- _Study material_
*****
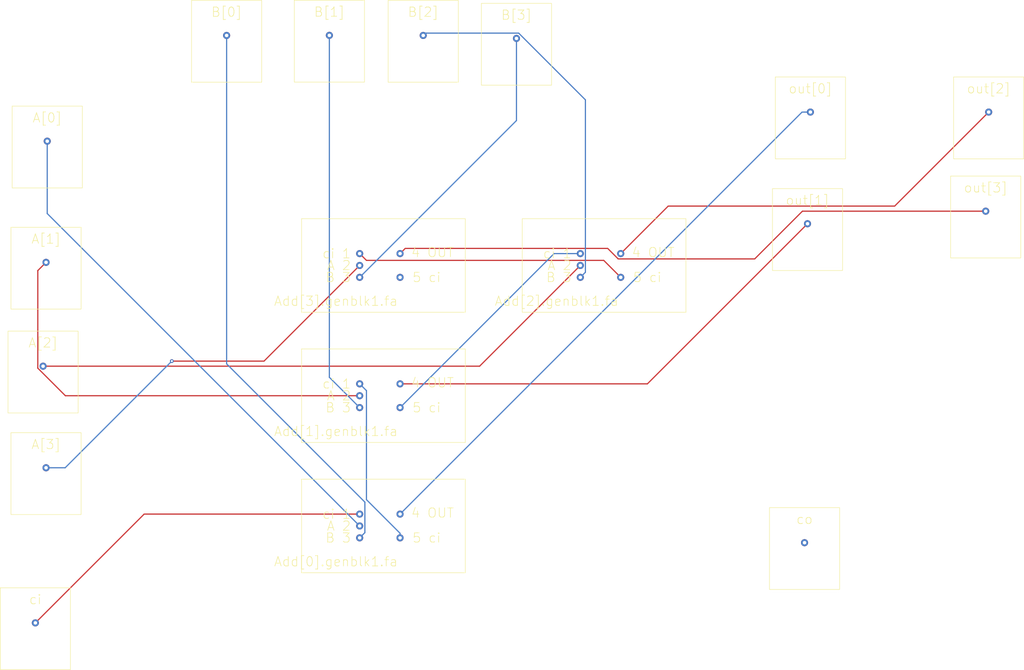
<source format=kicad_pcb>
(kicad_pcb (version 20211014) (generator pcbnew)

  (general
    (thickness 1.6)
  )

  (paper "A4")
  (layers
    (0 "F.Cu" signal)
    (31 "B.Cu" signal)
    (32 "B.Adhes" user "B.Adhesive")
    (33 "F.Adhes" user "F.Adhesive")
    (34 "B.Paste" user)
    (35 "F.Paste" user)
    (36 "B.SilkS" user "B.Silkscreen")
    (37 "F.SilkS" user "F.Silkscreen")
    (38 "B.Mask" user)
    (39 "F.Mask" user)
    (40 "Dwgs.User" user "User.Drawings")
    (41 "Cmts.User" user "User.Comments")
    (42 "Eco1.User" user "User.Eco1")
    (43 "Eco2.User" user "User.Eco2")
    (44 "Edge.Cuts" user)
    (45 "Margin" user)
    (46 "B.CrtYd" user "B.Courtyard")
    (47 "F.CrtYd" user "F.Courtyard")
    (48 "B.Fab" user)
    (49 "F.Fab" user)
    (50 "User.1" user)
    (51 "User.2" user)
    (52 "User.3" user)
    (53 "User.4" user)
    (54 "User.5" user)
    (55 "User.6" user)
    (56 "User.7" user)
    (57 "User.8" user)
    (58 "User.9" user)
  )

  (setup
    (pad_to_mask_clearance 0)
    (pcbplotparams
      (layerselection 0x00010fc_ffffffff)
      (disableapertmacros false)
      (usegerberextensions false)
      (usegerberattributes true)
      (usegerberadvancedattributes true)
      (creategerberjobfile true)
      (svguseinch false)
      (svgprecision 6)
      (excludeedgelayer true)
      (plotframeref false)
      (viasonmask false)
      (mode 1)
      (useauxorigin false)
      (hpglpennumber 1)
      (hpglpenspeed 20)
      (hpglpendiameter 15.000000)
      (dxfpolygonmode true)
      (dxfimperialunits true)
      (dxfusepcbnewfont true)
      (psnegative false)
      (psa4output false)
      (plotreference true)
      (plotvalue true)
      (plotinvisibletext false)
      (sketchpadsonfab false)
      (subtractmaskfromsilk false)
      (outputformat 1)
      (mirror false)
      (drillshape 1)
      (scaleselection 1)
      (outputdirectory "")
    )
  )

  (net 0 "")
  (net 1 "co")
  (net 2 "A[0]")
  (net 3 "B[0]")
  (net 4 "out[0]")
  (net 5 "ci")
  (net 6 "Add[0].c_out")
  (net 7 "A[1]")
  (net 8 "B[1]")
  (net 9 "out[1]")
  (net 10 "Add[1].c_out")
  (net 11 "A[2]")
  (net 12 "B[2]")
  (net 13 "out[2]")
  (net 14 "Add[2].c_out")
  (net 15 "A[3]")
  (net 16 "B[3]")
  (net 17 "out[3]")
  (net 18 "Add[3].c_out")

  (footprint "FA:INPUT" (layer "F.Cu") (at 39.624 77.617))

  (footprint "FA:INPUT" (layer "F.Cu") (at 39.878 51.709))

  (footprint "FA:OUTPUT" (layer "F.Cu") (at 241.173 45.486))

  (footprint "FA:INPUT" (layer "F.Cu") (at 38.989 99.822))

  (footprint "FA:OUTPUT" (layer "F.Cu") (at 203.053 45.486))

  (footprint "FA:OUTPUT" (layer "F.Cu") (at 240.538 66.675))

  (footprint "FA:OUTPUT" (layer "F.Cu") (at 202.438 69.362))

  (footprint "FA:INPUT" (layer "F.Cu") (at 100.203 29.083))

  (footprint "FA:genblk1.fa" (layer "F.Cu") (at 111.76 78.285))

  (footprint "FA:INPUT" (layer "F.Cu") (at 120.269 29.103))

  (footprint "FA:OUTPUT" (layer "F.Cu") (at 201.803 137.561))

  (footprint "FA:INPUT" (layer "F.Cu") (at 37.338 154.706))

  (footprint "FA:INPUT" (layer "F.Cu") (at 140.208 29.738))

  (footprint "FA:genblk1.fa" (layer "F.Cu") (at 158.94 78.285))

  (footprint "FA:INPUT" (layer "F.Cu") (at 78.232 29.103))

  (footprint "FA:genblk1.fa" (layer "F.Cu") (at 111.76 133.985))

  (footprint "FA:INPUT" (layer "F.Cu") (at 39.624 121.539))

  (footprint "FA:genblk1.fa" (layer "F.Cu") (at 111.76 106.135))

  (segment (start 39.878 67.183) (end 39.878 51.709) (width 0.25) (layer "B.Cu") (net 2) (tstamp 20156fa6-ab17-4f91-834d-3ed70fcc231c))
  (segment (start 106.68 133.985) (end 39.878 67.183) (width 0.25) (layer "B.Cu") (net 2) (tstamp 6683e7aa-ee9a-4f32-8b72-c17173f0a2ab))
  (segment (start 107.7949 128.8857) (end 78.232 99.3228) (width 0.25) (layer "B.Cu") (net 3) (tstamp 05201469-3e21-49dc-b7b0-85a9237087c5))
  (segment (start 78.232 99.3228) (end 78.232 29.103) (width 0.25) (layer "B.Cu") (net 3) (tstamp 241a831d-b9e9-41c0-bc80-c775ddc0772c))
  (segment (start 107.7949 135.4101) (end 107.7949 128.8857) (width 0.25) (layer "B.Cu") (net 3) (tstamp 34684283-4c08-4caa-98fe-c5b4a0237db7))
  (segment (start 106.68 136.525) (end 107.7949 135.4101) (width 0.25) (layer "B.Cu") (net 3) (tstamp 72a03da8-0e03-4a0b-9402-3bf1e569ad57))
  (segment (start 115.316 131.445) (end 201.275 45.486) (width 0.25) (layer "B.Cu") (net 4) (tstamp 8365e4ba-4025-4c70-bd38-3ca3624376a1))
  (segment (start 201.275 45.486) (end 203.053 45.486) (width 0.25) (layer "B.Cu") (net 4) (tstamp dd83953b-50ee-4ace-a18e-728fb0360d1b))
  (segment (start 106.68 131.445) (end 60.599 131.445) (width 0.25) (layer "F.Cu") (net 5) (tstamp 614099ae-03c4-4621-bcaf-78fa306f6079))
  (segment (start 60.599 131.445) (end 37.338 154.706) (width 0.25) (layer "F.Cu") (net 5) (tstamp 8ff5eb29-2339-461a-82ed-7aba3edcfb7e))
  (segment (start 108.1326 128.3612) (end 108.1326 105.0476) (width 0.25) (layer "B.Cu") (net 6) (tstamp 284fe5d2-3532-4989-a6ab-8f58f658ed00))
  (segment (start 108.1326 105.0476) (end 106.68 103.595) (width 0.25) (layer "B.Cu") (net 6) (tstamp 3bbdd484-15ca-4e22-bec2-b11ad551d65a))
  (segment (start 115.316 136.525) (end 115.316 135.5446) (width 0.25) (layer "B.Cu") (net 6) (tstamp c9bb90c3-cbf6-47e1-a04a-98bf1313d691))
  (segment (start 115.316 135.5446) (end 108.1326 128.3612) (width 0.25) (layer "B.Cu") (net 6) (tstamp f55056cf-93a9-4989-828a-a98488784d0e))
  (segment (start 37.8602 100.239) (end 37.8602 79.3808) (width 0.25) (layer "F.Cu") (net 7) (tstamp 5e1938bd-9ff6-4fbf-9c28-3dc03bd7eecf))
  (segment (start 37.8602 79.3808) (end 39.624 77.617) (width 0.25) (layer "F.Cu") (net 7) (tstamp 86cfcc20-8358-412e-a002-2b207f47fa2e))
  (segment (start 43.7562 106.135) (end 37.8602 100.239) (width 0.25) (layer "F.Cu") (net 7) (tstamp c59e190c-4457-444e-a9d0-4bbd4a700051))
  (segment (start 106.68 106.135) (end 43.7562 106.135) (width 0.25) (layer "F.Cu") (net 7) (tstamp e7847d08-09dc-402c-b824-2f7173f250f7))
  (segment (start 106.68 108.675) (end 100.203 102.198) (width 0.25) (layer "B.Cu") (net 8) (tstamp 5caf1696-8769-4326-aae0-68d6bd33f3ff))
  (segment (start 100.203 102.198) (end 100.203 29.083) (width 0.25) (layer "B.Cu") (net 8) (tstamp f1a501d0-8885-40c7-bcfd-363a790fba3c))
  (segment (start 168.205 103.595) (end 202.438 69.362) (width 0.25) (layer "F.Cu") (net 9) (tstamp 0a67b964-df97-4ed6-90f8-7996971d56af))
  (segment (start 115.316 103.595) (end 168.205 103.595) (width 0.25) (layer "F.Cu") (net 9) (tstamp 80c9f9fd-d2f7-4318-a548-1684e2083ee2))
  (segment (start 148.246 75.745) (end 153.86 75.745) (width 0.25) (layer "B.Cu") (net 10) (tstamp d931a1db-04b1-4122-8803-9ee78c2e0ddc))
  (segment (start 115.316 108.675) (end 148.246 75.745) (width 0.25) (layer "B.Cu") (net 10) (tstamp f236b619-b30e-4e40-9494-f1987ac6fcfd))
  (segment (start 132.323 99.822) (end 38.989 99.822) (width 0.25) (layer "F.Cu") (net 11) (tstamp 535aafe6-473c-4889-ac8d-38186f360044))
  (segment (start 153.86 78.285) (end 132.323 99.822) (width 0.25) (layer "F.Cu") (net 11) (tstamp 63884e1c-5478-4e4b-8b6d-8a7d3edb0193))
  (segment (start 120.7715 28.6005) (end 140.6766 28.6005) (width 0.25) (layer "B.Cu") (net 12) (tstamp 5df828a2-2956-4753-b298-7582ac94a97d))
  (segment (start 120.269 29.103) (end 120.7715 28.6005) (width 0.25) (layer "B.Cu") (net 12) (tstamp 85d9de37-d2b5-411d-b1b5-5512d33ae0c7))
  (segment (start 154.9494 79.7356) (end 153.86 80.825) (width 0.25) (layer "B.Cu") (net 12) (tstamp b71ac4a7-e8a7-4ff1-9b14-76f828d7462b))
  (segment (start 140.6766 28.6005) (end 154.9494 42.8733) (width 0.25) (layer "B.Cu") (net 12) (tstamp f06c9291-a7f8-4aa9-add0-3bb58ecb2814))
  (segment (start 154.9494 42.8733) (end 154.9494 79.7356) (width 0.25) (layer "B.Cu") (net 12) (tstamp f3bdae05-d364-4403-98c1-d9e98b84230a))
  (segment (start 221.0714 65.5876) (end 241.173 45.486) (width 0.25) (layer "F.Cu") (net 13) (tstamp 04310ea0-b438-4af3-ab05-dc941bba8fe4))
  (segment (start 162.496 75.745) (end 172.6534 65.5876) (width 0.25) (layer "F.Cu") (net 13) (tstamp 9c16fd68-143a-463e-bb79-f8715fa4dfdb))
  (segment (start 172.6534 65.5876) (end 221.0714 65.5876) (width 0.25) (layer "F.Cu") (net 13) (tstamp d636ed92-8e32-4f32-ae6c-9d743256b126))
  (segment (start 108.1326 77.1976) (end 158.8686 77.1976) (width 0.25) (layer "F.Cu") (net 14) (tstamp 9050a91b-be64-4d85-8095-0be642362358))
  (segment (start 106.68 75.745) (end 108.1326 77.1976) (width 0.25) (layer "F.Cu") (net 14) (tstamp 97e347a5-1354-4958-8530-1e576fa94fbd))
  (segment (start 158.8686 77.1976) (end 162.496 80.825) (width 0.25) (layer "F.Cu") (net 14) (tstamp f6e39822-be1f-47d0-b270-9194b16e07e3))
  (segment (start 106.68 78.285) (end 86.2315 98.7335) (width 0.25) (layer "F.Cu") (net 15) (tstamp 7f26e27a-219c-47c8-b144-b71b5fbefc3c))
  (segment (start 86.2315 98.7335) (end 66.5143 98.7335) (width 0.25) (layer "F.Cu") (net 15) (tstamp ebaf2803-9600-4d7a-8a0d-91fdf1b26584))
  (via (at 66.5143 98.7335) (size 0.8) (drill 0.4) (layers "F.Cu" "B.Cu") (net 15) (tstamp c587f466-e3f8-481d-b9d8-4ebc07a366b8))
  (segment (start 66.5143 98.7335) (end 43.7088 121.539) (width 0.25) (layer "B.Cu") (net 15) (tstamp 6ec3b6e7-52a9-45dc-8945-6b9815fba184))
  (segment (start 43.7088 121.539) (end 39.624 121.539) (width 0.25) (layer "B.Cu") (net 15) (tstamp aeed3951-fedf-4bbb-a141-1acaa1227394))
  (segment (start 140.208 47.297) (end 140.208 29.738) (width 0.25) (layer "B.Cu") (net 16) (tstamp 38c49c04-6c2c-4559-bdd1-abcf5a22a643))
  (segment (start 106.68 80.825) (end 140.208 47.297) (width 0.25) (layer "B.Cu") (net 16) (tstamp 8943ab14-3968-4d9e-89ac-996c2aeaab75))
  (segment (start 115.316 75.745) (end 116.4193 74.6417) (width 0.25) (layer "F.Cu") (net 17) (tstamp 0a85997a-4aa7-4910-8c47-9a8481b343ef))
  (segment (start 161.9563 76.8832) (end 191.1423 76.8832) (width 0.25) (layer "F.Cu") (net 17) (tstamp 70ab24df-84c0-4040-aaec-ab739d1c8cd9))
  (segment (start 191.1423 76.8832) (end 201.3505 66.675) (width 0.25) (layer "F.Cu") (net 17) (tstamp 76cfed14-8ba0-4cf7-94e2-cd77dfe1c2d6))
  (segment (start 159.7148 74.6417) (end 161.9563 76.8832) (width 0.25) (layer "F.Cu") (net 17) (tstamp 7708b200-eaae-4e4a-a563-b7c10d5c9f80))
  (segment (start 116.4193 74.6417) (end 159.7148 74.6417) (width 0.25) (layer "F.Cu") (net 17) (tstamp 99bd38f8-c244-4e3f-bd37-50501e7bdbde))
  (segment (start 201.3505 66.675) (end 240.538 66.675) (width 0.25) (layer "F.Cu") (net 17) (tstamp b8d5b7e3-bee6-43cf-b81d-16937a8fe514))

)

</source>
*****
- _Work request_
Reproduce, exactly as they stand in the data above, the lines from the one that holds "(segment (start 162.496" to the one that holds "(segment (start 159.7148", inclusive.

- _Solved problem_
  (segment (start 162.496 75.745) (end 172.6534 65.5876) (width 0.25) (layer "F.Cu") (net 13) (tstamp 9c16fd68-143a-463e-bb79-f8715fa4dfdb))
  (segment (start 172.6534 65.5876) (end 221.0714 65.5876) (width 0.25) (layer "F.Cu") (net 13) (tstamp d636ed92-8e32-4f32-ae6c-9d743256b126))
  (segment (start 108.1326 77.1976) (end 158.8686 77.1976) (width 0.25) (layer "F.Cu") (net 14) (tstamp 9050a91b-be64-4d85-8095-0be642362358))
  (segment (start 106.68 75.745) (end 108.1326 77.1976) (width 0.25) (layer "F.Cu") (net 14) (tstamp 97e347a5-1354-4958-8530-1e576fa94fbd))
  (segment (start 158.8686 77.1976) (end 162.496 80.825) (width 0.25) (layer "F.Cu") (net 14) (tstamp f6e39822-be1f-47d0-b270-9194b16e07e3))
  (segment (start 106.68 78.285) (end 86.2315 98.7335) (width 0.25) (layer "F.Cu") (net 15) (tstamp 7f26e27a-219c-47c8-b144-b71b5fbefc3c))
  (segment (start 86.2315 98.7335) (end 66.5143 98.7335) (width 0.25) (layer "F.Cu") (net 15) (tstamp ebaf2803-9600-4d7a-8a0d-91fdf1b26584))
  (via (at 66.5143 98.7335) (size 0.8) (drill 0.4) (layers "F.Cu" "B.Cu") (net 15) (tstamp c587f466-e3f8-481d-b9d8-4ebc07a366b8))
  (segment (start 66.5143 98.7335) (end 43.7088 121.539) (width 0.25) (layer "B.Cu") (net 15) (tstamp 6ec3b6e7-52a9-45dc-8945-6b9815fba184))
  (segment (start 43.7088 121.539) (end 39.624 121.539) (width 0.25) (layer "B.Cu") (net 15) (tstamp aeed3951-fedf-4bbb-a141-1acaa1227394))
  (segment (start 140.208 47.297) (end 140.208 29.738) (width 0.25) (layer "B.Cu") (net 16) (tstamp 38c49c04-6c2c-4559-bdd1-abcf5a22a643))
  (segment (start 106.68 80.825) (end 140.208 47.297) (width 0.25) (layer "B.Cu") (net 16) (tstamp 8943ab14-3968-4d9e-89ac-996c2aeaab75))
  (segment (start 115.316 75.745) (end 116.4193 74.6417) (width 0.25) (layer "F.Cu") (net 17) (tstamp 0a85997a-4aa7-4910-8c47-9a8481b343ef))
  (segment (start 161.9563 76.8832) (end 191.1423 76.8832) (width 0.25) (layer "F.Cu") (net 17) (tstamp 70ab24df-84c0-4040-aaec-ab739d1c8cd9))
  (segment (start 191.1423 76.8832) (end 201.3505 66.675) (width 0.25) (layer "F.Cu") (net 17) (tstamp 76cfed14-8ba0-4cf7-94e2-cd77dfe1c2d6))
  (segment (start 159.7148 74.6417) (end 161.9563 76.8832) (width 0.25) (layer "F.Cu") (net 17) (tstamp 7708b200-eaae-4e4a-a563-b7c10d5c9f80))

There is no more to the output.